Once your wort is cooled to around 22°C, use the siphon tube to transfer it to your carboy fermentor. Try not to suck up too much of the trub  (coagulated proteins and hop leaves) from the bottom of the pot. Do not fill your fermentor to the brim – you’ll need some space once fermentation gets going. Sprinkle in the sachet of yeast, and give your carboy a little shake / swirl to oxygenate it. Close the carboy with the rubber bung, and insert the airlock into the bung. Add a little water (or better still, vodka) to the airlock and place the carboy in a cool, dark place. You should notice bubbling though the airlock as fermentation gets going within about 24 hours. Try to keep your fermentor at a constant temperature around 18 – 22°C.
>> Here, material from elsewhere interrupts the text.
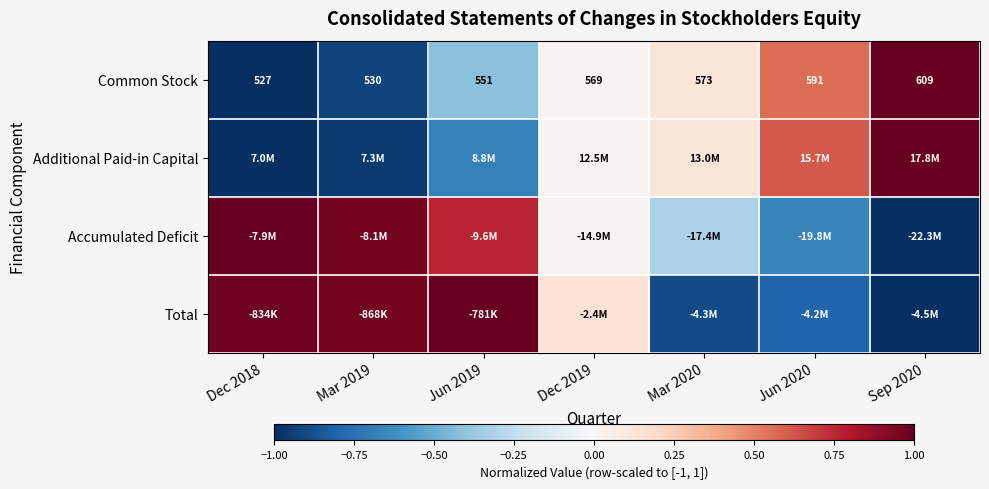

What is the difference between the second highest and second lowest values in the Total series?

1.9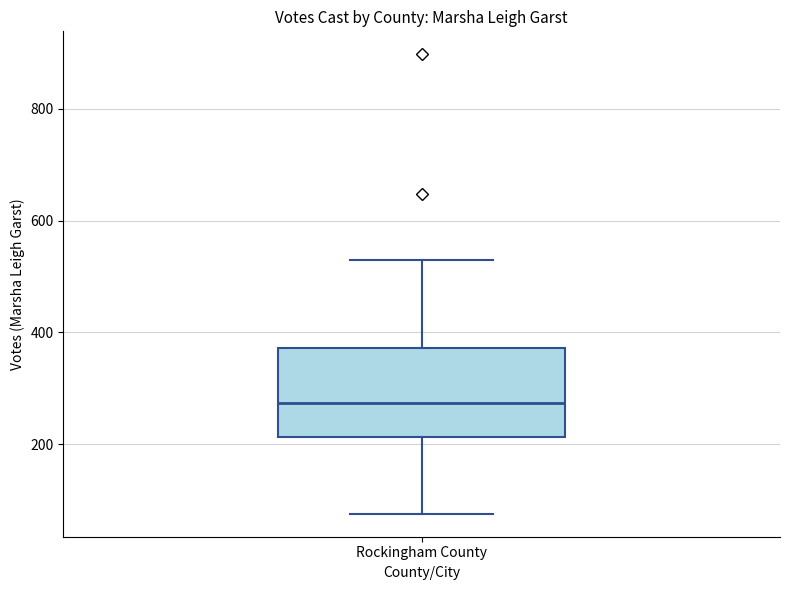

Read this box plot against the y-axis: the position of the median line, the range covered by the box, and the ends of both whiskers. The values are not printed on the chart, so give them approximately, as read against the axis.

median 280, box 220 to 380, whiskers 80 to 520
After about a week fermentation should be tapering off. Add the 8g of Simcoe to dry hop the IPA, and wait another week before bottling.

5. BOTTLE

Once fermentation is done, use your siphon tube to transfer your beer into (very clean and sterilized) bottles.
Add a little bottling sugar to each bottle (work on about 6 grams of sugar per litre of beer).
Cap / seal the bottles and leave them to condition (carbonate and mature) for a further 1 – 3 weeks.
Then crack ’em open and enjoy. Viva la revolution!